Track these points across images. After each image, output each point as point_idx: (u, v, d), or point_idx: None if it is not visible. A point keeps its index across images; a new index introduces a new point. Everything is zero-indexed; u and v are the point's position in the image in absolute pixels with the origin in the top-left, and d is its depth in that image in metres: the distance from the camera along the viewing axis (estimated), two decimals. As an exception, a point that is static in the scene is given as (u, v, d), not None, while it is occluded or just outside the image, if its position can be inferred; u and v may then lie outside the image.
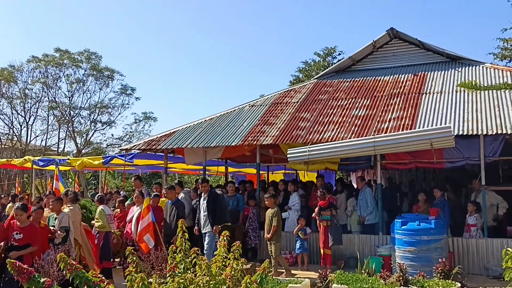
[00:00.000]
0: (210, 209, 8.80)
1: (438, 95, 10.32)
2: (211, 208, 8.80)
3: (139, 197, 8.77)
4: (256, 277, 3.74)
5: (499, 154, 8.76)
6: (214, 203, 8.86)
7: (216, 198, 8.98)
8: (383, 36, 12.44)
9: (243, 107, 12.31)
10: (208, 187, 9.13)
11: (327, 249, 9.07)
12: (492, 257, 8.46)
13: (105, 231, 8.56)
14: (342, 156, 9.39)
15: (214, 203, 8.85)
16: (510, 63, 19.71)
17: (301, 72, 29.94)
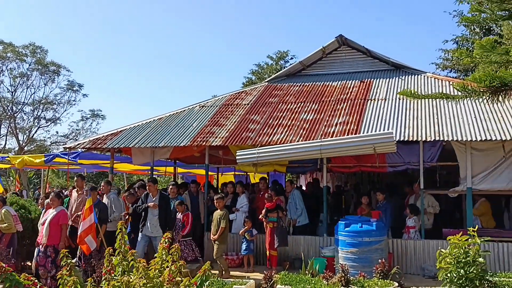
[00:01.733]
0: (162, 213, 8.55)
1: (382, 101, 10.71)
2: (162, 211, 8.55)
3: (55, 200, 8.14)
4: (196, 279, 3.73)
5: (436, 160, 9.19)
6: (167, 207, 8.65)
7: (168, 201, 8.79)
8: (332, 42, 12.77)
9: (193, 107, 12.23)
10: (155, 188, 8.83)
11: (273, 251, 9.17)
12: (428, 258, 8.86)
13: (11, 232, 8.41)
14: (290, 158, 9.53)
15: (166, 207, 8.63)
16: (450, 73, 20.77)
17: (254, 74, 30.13)
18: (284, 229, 9.27)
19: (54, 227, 7.85)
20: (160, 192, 8.83)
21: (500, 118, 8.97)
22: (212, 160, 11.91)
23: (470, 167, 8.84)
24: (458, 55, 8.71)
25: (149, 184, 8.89)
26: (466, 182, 8.87)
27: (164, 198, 8.71)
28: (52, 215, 7.98)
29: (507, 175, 8.65)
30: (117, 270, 3.73)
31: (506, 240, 8.60)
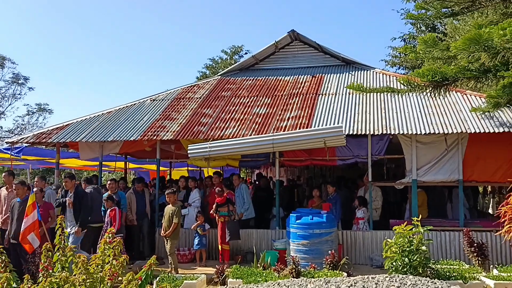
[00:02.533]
0: (76, 209, 8.24)
1: (333, 96, 10.89)
2: (77, 207, 8.24)
3: None
4: (141, 274, 3.64)
5: (384, 153, 9.47)
6: (80, 202, 8.31)
7: (83, 197, 8.42)
8: (285, 37, 12.85)
9: (144, 101, 11.96)
10: (71, 184, 8.41)
11: (225, 245, 9.15)
12: (376, 248, 9.12)
13: None
14: (242, 152, 9.52)
15: (80, 202, 8.29)
16: (399, 70, 21.46)
17: (208, 69, 29.92)
18: (235, 223, 9.25)
19: None
20: (75, 188, 8.48)
21: (442, 112, 9.35)
22: (164, 155, 11.70)
23: (415, 160, 9.17)
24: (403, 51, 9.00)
25: (65, 180, 8.53)
26: (411, 174, 9.19)
27: (78, 194, 8.35)
28: None
29: (449, 167, 9.04)
30: (56, 266, 3.58)
31: (448, 229, 9.00)
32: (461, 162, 9.00)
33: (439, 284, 4.21)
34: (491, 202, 15.59)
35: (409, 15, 7.64)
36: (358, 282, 4.30)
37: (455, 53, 5.73)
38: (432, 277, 6.46)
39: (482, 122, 8.72)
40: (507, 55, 5.55)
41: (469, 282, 6.65)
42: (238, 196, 10.08)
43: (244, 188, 10.27)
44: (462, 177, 8.99)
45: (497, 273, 7.21)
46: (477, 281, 6.75)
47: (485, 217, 10.81)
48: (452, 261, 8.16)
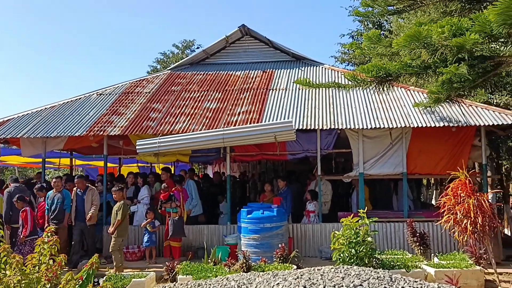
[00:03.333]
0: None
1: (283, 91, 10.99)
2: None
3: None
4: (82, 274, 3.52)
5: (332, 147, 9.68)
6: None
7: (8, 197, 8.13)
8: (235, 32, 12.82)
9: (90, 95, 11.57)
10: None
11: (174, 242, 9.02)
12: (325, 241, 9.32)
13: None
14: (192, 148, 9.43)
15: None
16: (348, 66, 21.96)
17: (159, 63, 29.37)
18: (179, 220, 9.11)
19: None
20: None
21: (387, 107, 9.66)
22: (112, 150, 11.40)
23: (362, 154, 9.43)
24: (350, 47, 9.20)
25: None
26: (358, 168, 9.45)
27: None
28: None
29: (393, 160, 9.37)
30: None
31: (392, 221, 9.33)
32: (405, 155, 9.35)
33: (381, 273, 4.35)
34: (434, 194, 16.35)
35: (356, 12, 7.81)
36: (304, 274, 4.36)
37: (397, 50, 5.92)
38: (377, 267, 6.67)
39: (424, 117, 9.09)
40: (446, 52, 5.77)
41: (412, 271, 6.91)
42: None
43: (192, 184, 10.18)
44: (406, 170, 9.34)
45: (437, 261, 7.56)
46: (419, 269, 7.04)
47: (428, 208, 11.30)
48: (396, 251, 8.46)
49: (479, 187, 10.23)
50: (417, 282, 4.25)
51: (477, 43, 5.68)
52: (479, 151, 9.32)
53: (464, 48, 5.64)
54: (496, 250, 8.42)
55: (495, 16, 5.04)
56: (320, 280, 4.14)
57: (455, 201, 7.00)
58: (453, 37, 5.62)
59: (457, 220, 6.87)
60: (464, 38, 5.46)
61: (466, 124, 8.77)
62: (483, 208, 6.79)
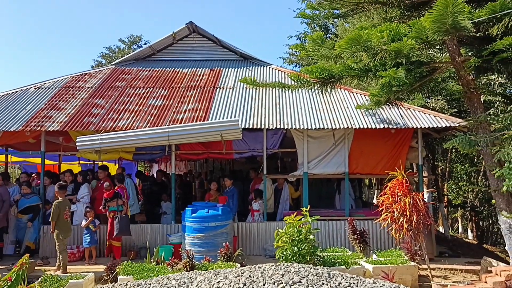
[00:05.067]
0: None
1: (230, 90, 10.99)
2: None
3: None
4: (11, 275, 3.34)
5: (278, 147, 9.79)
6: None
7: None
8: (183, 29, 12.67)
9: (27, 88, 11.03)
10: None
11: (115, 241, 8.79)
12: (269, 239, 9.40)
13: None
14: (136, 145, 9.21)
15: None
16: (296, 67, 22.32)
17: (104, 58, 28.52)
18: (125, 218, 8.91)
19: None
20: None
21: (331, 108, 9.90)
22: (51, 147, 10.90)
23: (307, 153, 9.61)
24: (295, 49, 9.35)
25: None
26: (303, 167, 9.62)
27: None
28: None
29: (336, 160, 9.62)
30: None
31: (334, 219, 9.58)
32: (347, 156, 9.62)
33: (320, 270, 4.45)
34: (375, 193, 16.95)
35: (302, 14, 7.98)
36: (245, 272, 4.38)
37: (339, 52, 6.11)
38: (318, 264, 6.84)
39: (366, 118, 9.39)
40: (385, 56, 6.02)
41: (351, 267, 7.12)
42: None
43: (129, 183, 9.97)
44: (348, 170, 9.61)
45: (375, 258, 7.83)
46: (358, 266, 7.27)
47: (369, 207, 11.70)
48: (337, 248, 8.69)
49: (416, 187, 10.73)
50: (354, 278, 4.38)
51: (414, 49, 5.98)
52: (416, 152, 9.75)
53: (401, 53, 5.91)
54: (430, 247, 8.87)
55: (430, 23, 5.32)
56: (260, 277, 4.17)
57: (392, 200, 7.29)
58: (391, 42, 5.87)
59: (394, 218, 7.17)
60: (401, 44, 5.72)
61: (405, 126, 9.15)
62: (418, 206, 7.12)
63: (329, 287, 3.91)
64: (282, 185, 10.36)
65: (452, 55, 7.22)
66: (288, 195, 10.34)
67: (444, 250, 10.01)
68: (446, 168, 17.14)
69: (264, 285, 3.93)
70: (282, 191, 10.32)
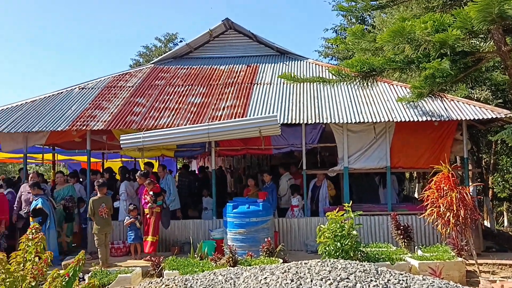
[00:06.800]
0: None
1: (268, 86, 11.00)
2: None
3: None
4: (68, 270, 3.49)
5: (317, 141, 9.73)
6: None
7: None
8: (219, 26, 12.75)
9: (72, 89, 11.40)
10: None
11: (155, 236, 8.93)
12: (310, 234, 9.39)
13: None
14: (177, 142, 9.38)
15: None
16: (332, 60, 22.06)
17: (142, 56, 29.04)
18: (168, 211, 9.14)
19: None
20: None
21: (371, 102, 9.74)
22: (95, 145, 11.26)
23: (347, 148, 9.50)
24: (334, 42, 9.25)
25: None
26: (343, 162, 9.53)
27: None
28: None
29: (377, 154, 9.47)
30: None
31: (377, 214, 9.45)
32: (388, 149, 9.45)
33: (367, 266, 4.40)
34: (416, 187, 16.58)
35: (339, 7, 7.88)
36: (292, 268, 4.39)
37: (381, 45, 5.99)
38: (362, 260, 6.76)
39: (407, 111, 9.19)
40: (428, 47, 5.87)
41: (396, 263, 7.01)
42: (163, 187, 9.93)
43: (170, 179, 10.16)
44: (389, 164, 9.45)
45: (421, 254, 7.68)
46: (403, 262, 7.14)
47: (411, 201, 11.46)
48: (380, 244, 8.55)
49: (461, 181, 10.43)
50: (403, 275, 4.32)
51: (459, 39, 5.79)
52: (460, 145, 9.48)
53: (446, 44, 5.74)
54: (477, 242, 8.61)
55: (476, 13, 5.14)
56: (307, 273, 4.17)
57: (438, 194, 7.12)
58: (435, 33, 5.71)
59: (440, 213, 6.99)
60: (446, 34, 5.56)
61: (448, 119, 8.90)
62: (465, 201, 6.92)
63: (377, 284, 3.87)
64: (321, 181, 10.28)
65: (498, 44, 6.96)
66: (326, 192, 10.27)
67: (491, 245, 9.71)
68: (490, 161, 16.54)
69: (312, 281, 3.93)
70: (320, 188, 10.25)
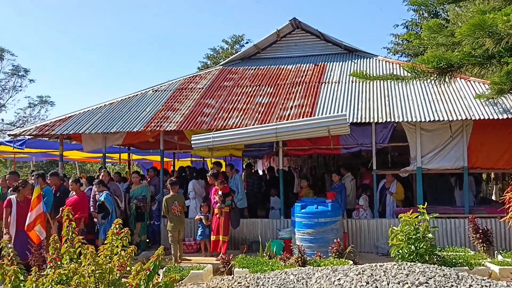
________________________
WORK INSTRUCTIONS. Retype the entries above exactly, but only from the line containing "[00:03.333]" through the line containing "57: (455, 201, 7.00)", both included.

RESPONSE TO THIS EXERCISE.
[00:03.333]
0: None
1: (283, 91, 10.99)
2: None
3: None
4: (82, 274, 3.52)
5: (332, 147, 9.68)
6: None
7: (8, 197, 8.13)
8: (235, 32, 12.82)
9: (90, 95, 11.57)
10: None
11: (174, 242, 9.02)
12: (325, 241, 9.32)
13: None
14: (192, 148, 9.43)
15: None
16: (348, 66, 21.96)
17: (159, 63, 29.37)
18: (179, 220, 9.11)
19: None
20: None
21: (387, 107, 9.66)
22: (112, 150, 11.40)
23: (362, 154, 9.43)
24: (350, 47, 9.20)
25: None
26: (358, 168, 9.45)
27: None
28: None
29: (393, 160, 9.37)
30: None
31: (392, 221, 9.33)
32: (405, 155, 9.35)
33: (381, 273, 4.35)
34: (434, 194, 16.35)
35: (356, 12, 7.81)
36: (304, 274, 4.36)
37: (397, 50, 5.92)
38: (377, 267, 6.67)
39: (424, 117, 9.09)
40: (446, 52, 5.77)
41: (412, 271, 6.91)
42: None
43: (192, 184, 10.18)
44: (406, 170, 9.34)
45: (437, 261, 7.56)
46: (419, 269, 7.04)
47: (428, 208, 11.30)
48: (396, 251, 8.46)
49: (479, 187, 10.23)
50: (417, 282, 4.25)
51: (477, 43, 5.68)
52: (479, 151, 9.32)
53: (464, 48, 5.64)
54: (496, 250, 8.42)
55: (495, 16, 5.04)
56: (320, 280, 4.14)
57: (455, 201, 7.00)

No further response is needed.